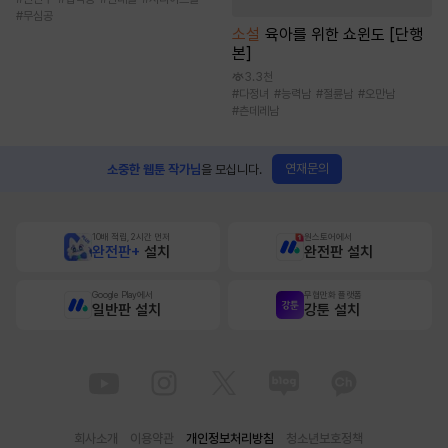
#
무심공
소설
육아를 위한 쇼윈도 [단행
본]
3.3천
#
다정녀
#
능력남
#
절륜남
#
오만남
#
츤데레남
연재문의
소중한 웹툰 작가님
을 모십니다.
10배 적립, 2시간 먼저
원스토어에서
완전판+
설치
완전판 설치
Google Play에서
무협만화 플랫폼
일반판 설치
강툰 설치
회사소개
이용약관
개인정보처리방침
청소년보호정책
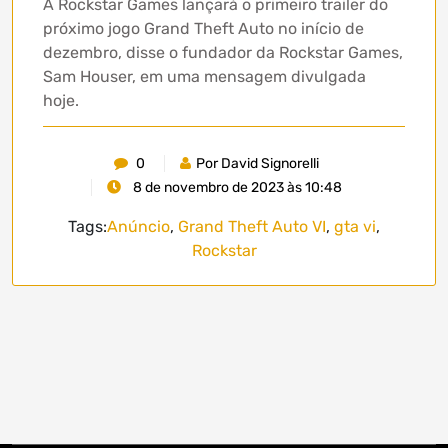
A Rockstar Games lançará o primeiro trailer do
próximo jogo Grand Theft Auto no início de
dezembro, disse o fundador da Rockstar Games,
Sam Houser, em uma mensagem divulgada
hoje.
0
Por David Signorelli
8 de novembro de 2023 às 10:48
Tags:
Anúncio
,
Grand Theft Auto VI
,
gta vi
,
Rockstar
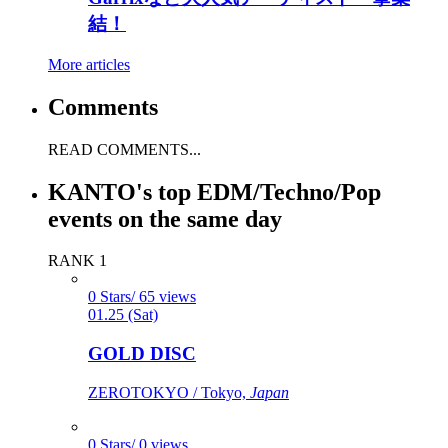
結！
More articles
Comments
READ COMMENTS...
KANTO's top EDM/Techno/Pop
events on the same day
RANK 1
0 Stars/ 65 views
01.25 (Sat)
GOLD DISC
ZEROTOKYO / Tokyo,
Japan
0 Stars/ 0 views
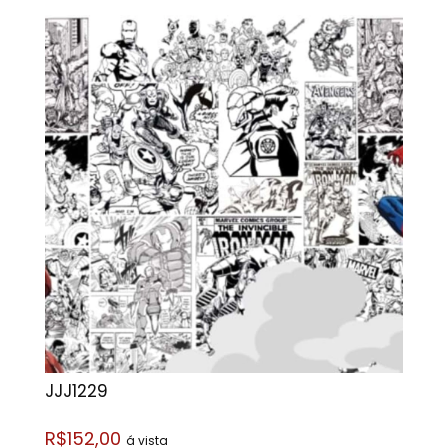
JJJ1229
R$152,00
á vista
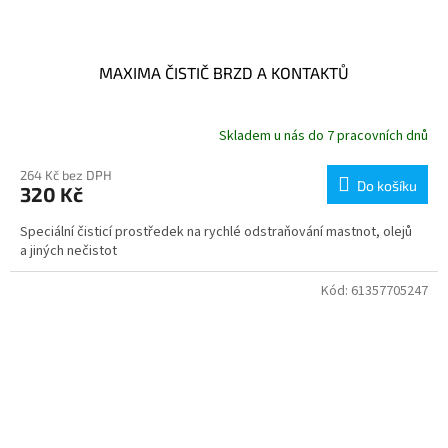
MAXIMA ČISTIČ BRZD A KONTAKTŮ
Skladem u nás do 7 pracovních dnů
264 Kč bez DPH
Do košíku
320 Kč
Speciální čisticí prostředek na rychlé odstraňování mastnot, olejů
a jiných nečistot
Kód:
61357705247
* * *
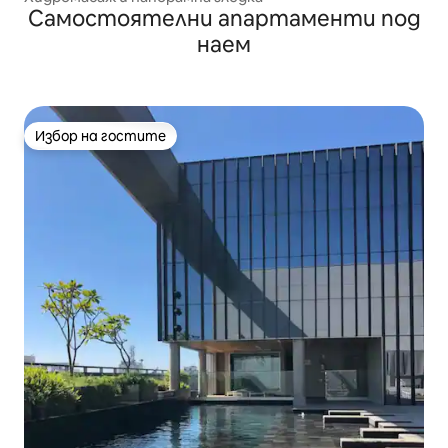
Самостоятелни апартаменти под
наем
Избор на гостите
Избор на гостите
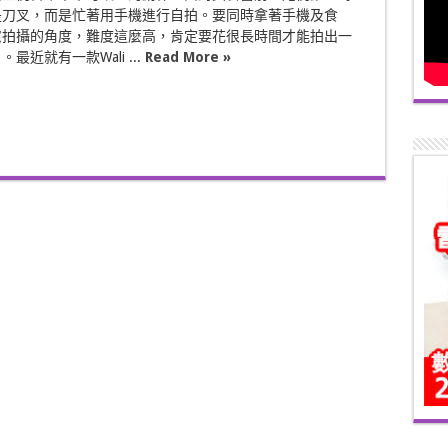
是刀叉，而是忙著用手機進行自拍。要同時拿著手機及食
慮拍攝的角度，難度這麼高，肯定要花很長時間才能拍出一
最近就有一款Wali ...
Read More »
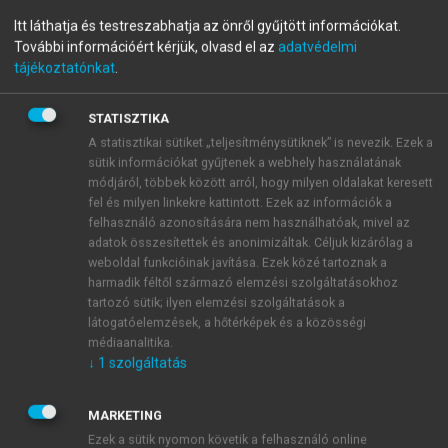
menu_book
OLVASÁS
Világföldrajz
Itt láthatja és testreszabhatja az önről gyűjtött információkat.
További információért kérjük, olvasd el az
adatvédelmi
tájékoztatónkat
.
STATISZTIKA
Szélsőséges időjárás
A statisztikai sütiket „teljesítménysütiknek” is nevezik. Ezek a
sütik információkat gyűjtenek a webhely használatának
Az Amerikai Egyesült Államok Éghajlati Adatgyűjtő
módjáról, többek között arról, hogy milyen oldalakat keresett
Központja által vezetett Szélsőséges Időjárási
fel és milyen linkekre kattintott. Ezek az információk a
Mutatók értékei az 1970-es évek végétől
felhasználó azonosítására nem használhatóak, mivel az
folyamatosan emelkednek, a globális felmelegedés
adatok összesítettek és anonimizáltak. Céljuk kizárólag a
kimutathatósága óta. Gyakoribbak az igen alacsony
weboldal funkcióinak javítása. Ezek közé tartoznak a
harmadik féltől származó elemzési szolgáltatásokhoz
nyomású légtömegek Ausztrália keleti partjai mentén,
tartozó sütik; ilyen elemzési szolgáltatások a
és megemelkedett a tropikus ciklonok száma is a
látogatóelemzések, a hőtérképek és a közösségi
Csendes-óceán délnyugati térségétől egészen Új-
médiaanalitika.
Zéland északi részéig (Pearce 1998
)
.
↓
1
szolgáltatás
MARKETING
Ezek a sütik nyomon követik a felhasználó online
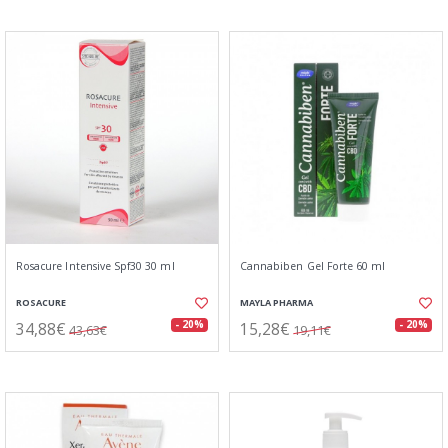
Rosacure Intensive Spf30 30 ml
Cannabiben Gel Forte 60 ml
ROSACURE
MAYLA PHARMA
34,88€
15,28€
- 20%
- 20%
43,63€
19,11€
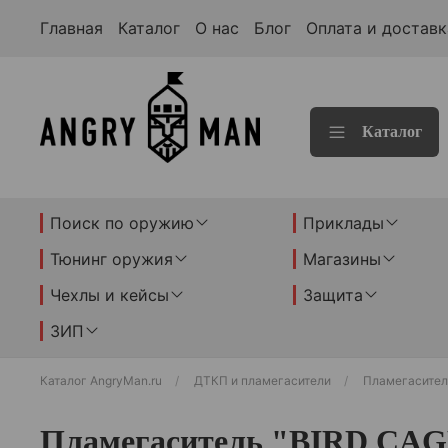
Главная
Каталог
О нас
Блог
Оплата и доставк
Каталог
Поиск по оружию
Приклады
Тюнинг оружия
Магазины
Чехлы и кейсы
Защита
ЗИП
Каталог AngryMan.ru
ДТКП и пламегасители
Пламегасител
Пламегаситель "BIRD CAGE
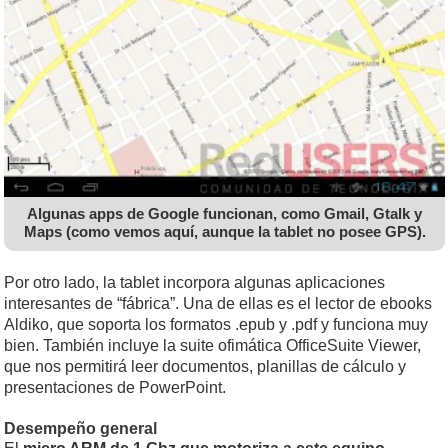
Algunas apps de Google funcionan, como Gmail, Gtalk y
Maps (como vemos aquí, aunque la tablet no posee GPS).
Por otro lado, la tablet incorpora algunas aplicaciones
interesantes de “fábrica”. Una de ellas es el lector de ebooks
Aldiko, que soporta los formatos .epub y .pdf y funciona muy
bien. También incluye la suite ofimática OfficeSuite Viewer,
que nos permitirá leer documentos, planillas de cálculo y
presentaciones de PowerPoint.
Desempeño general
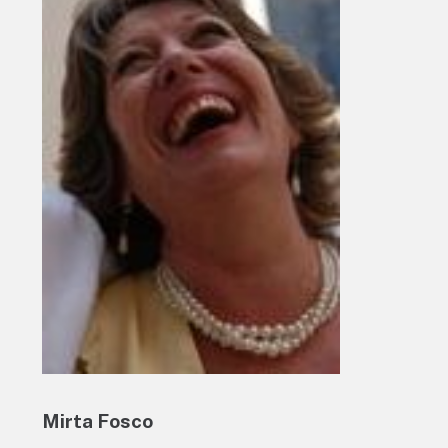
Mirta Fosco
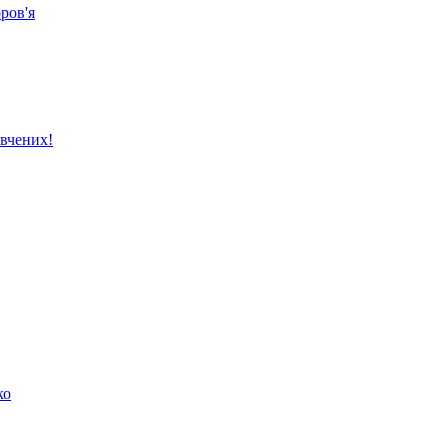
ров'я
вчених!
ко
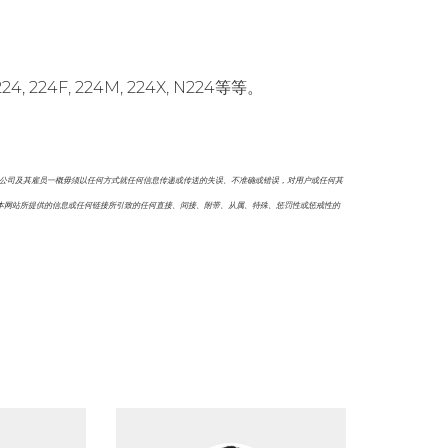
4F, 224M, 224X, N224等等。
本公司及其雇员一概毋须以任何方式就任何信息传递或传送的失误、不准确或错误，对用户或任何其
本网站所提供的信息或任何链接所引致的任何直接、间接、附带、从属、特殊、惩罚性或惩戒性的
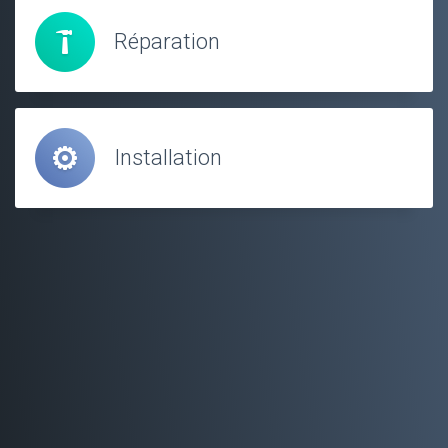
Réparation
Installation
...
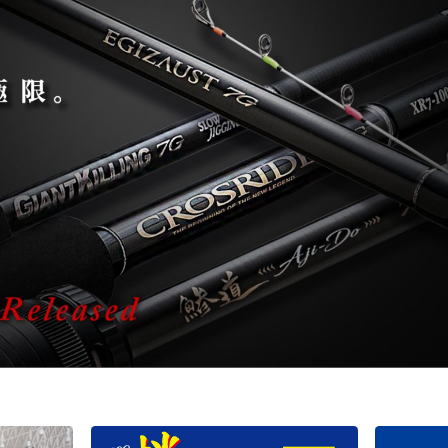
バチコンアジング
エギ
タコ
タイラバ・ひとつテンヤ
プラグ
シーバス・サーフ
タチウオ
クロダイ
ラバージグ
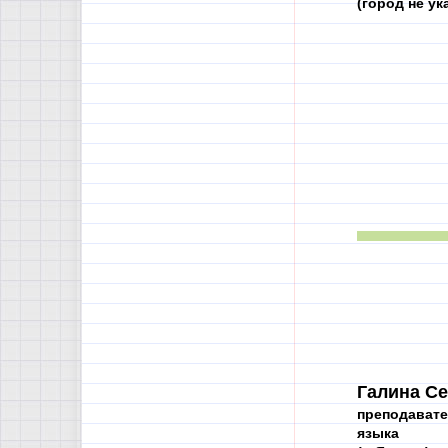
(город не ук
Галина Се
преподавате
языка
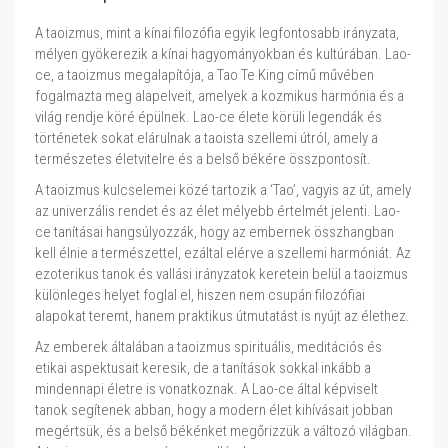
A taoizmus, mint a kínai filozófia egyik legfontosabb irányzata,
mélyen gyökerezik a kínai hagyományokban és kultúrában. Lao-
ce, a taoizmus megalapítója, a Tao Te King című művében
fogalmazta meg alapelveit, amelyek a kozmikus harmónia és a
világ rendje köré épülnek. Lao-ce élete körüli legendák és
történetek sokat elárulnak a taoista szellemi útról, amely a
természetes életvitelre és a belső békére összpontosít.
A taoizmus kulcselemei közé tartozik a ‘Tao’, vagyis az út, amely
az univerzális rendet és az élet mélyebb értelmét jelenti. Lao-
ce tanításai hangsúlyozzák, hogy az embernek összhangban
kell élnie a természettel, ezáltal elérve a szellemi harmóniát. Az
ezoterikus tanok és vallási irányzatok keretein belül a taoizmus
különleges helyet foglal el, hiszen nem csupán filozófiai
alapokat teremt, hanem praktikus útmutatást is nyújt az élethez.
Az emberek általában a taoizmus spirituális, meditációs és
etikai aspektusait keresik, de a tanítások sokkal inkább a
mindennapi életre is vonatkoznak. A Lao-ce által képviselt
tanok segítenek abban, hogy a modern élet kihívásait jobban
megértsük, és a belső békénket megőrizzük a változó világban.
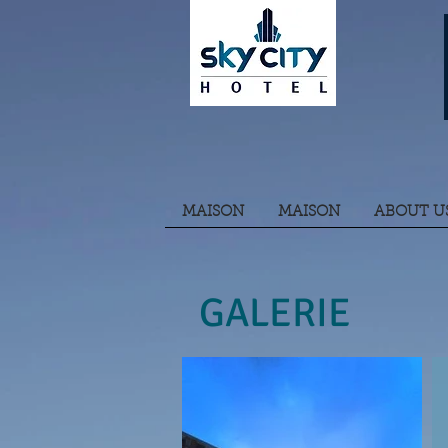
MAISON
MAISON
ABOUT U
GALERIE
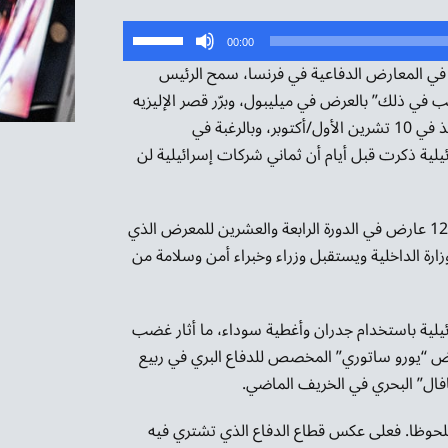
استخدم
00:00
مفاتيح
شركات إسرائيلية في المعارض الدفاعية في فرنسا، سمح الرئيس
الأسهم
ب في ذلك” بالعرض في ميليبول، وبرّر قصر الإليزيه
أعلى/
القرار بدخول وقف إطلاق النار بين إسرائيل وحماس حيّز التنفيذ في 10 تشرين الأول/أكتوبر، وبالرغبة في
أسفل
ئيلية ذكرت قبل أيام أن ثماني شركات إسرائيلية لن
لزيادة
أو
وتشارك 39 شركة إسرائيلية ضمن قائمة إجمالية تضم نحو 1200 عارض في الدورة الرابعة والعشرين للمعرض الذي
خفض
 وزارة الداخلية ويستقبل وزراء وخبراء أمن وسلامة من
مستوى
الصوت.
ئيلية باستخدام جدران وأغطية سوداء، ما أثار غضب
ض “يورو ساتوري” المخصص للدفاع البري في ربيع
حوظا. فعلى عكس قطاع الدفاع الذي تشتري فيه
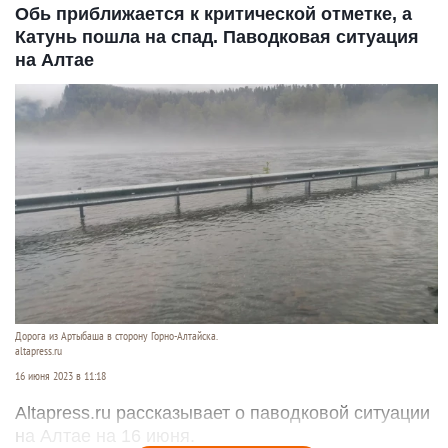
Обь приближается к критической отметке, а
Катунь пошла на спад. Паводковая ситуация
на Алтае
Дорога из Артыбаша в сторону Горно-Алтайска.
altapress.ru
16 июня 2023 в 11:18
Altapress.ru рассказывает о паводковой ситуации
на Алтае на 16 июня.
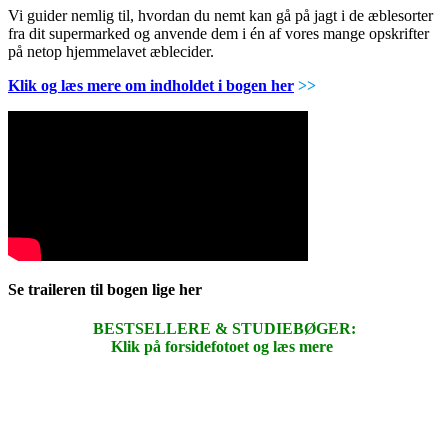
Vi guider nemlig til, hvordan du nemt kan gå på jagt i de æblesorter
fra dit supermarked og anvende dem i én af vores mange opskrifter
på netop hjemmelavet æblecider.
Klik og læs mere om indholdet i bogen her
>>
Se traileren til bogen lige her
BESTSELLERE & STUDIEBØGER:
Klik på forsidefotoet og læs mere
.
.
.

_What you should do_
Rewrite the data from the line containing "Vi guider nemlig" to the line containing "Se traileren til bogen lige her", both included, as a Markdown table with the columns Row and Line. Give each nonblank line its own row, numbered in order.

_Completed exercise_
| Row | Line |
|---|---|
| 1 | Vi guider nemlig til, hvordan du nemt kan gå på jagt i de æblesorter |
| 2 | fra dit supermarked og anvende dem i én af vores mange opskrifter |
| 3 | på netop hjemmelavet æblecider. |
| 4 | Klik og læs mere om indholdet i bogen her |
| 5 | >> |
| 6 | Se traileren til bogen lige her |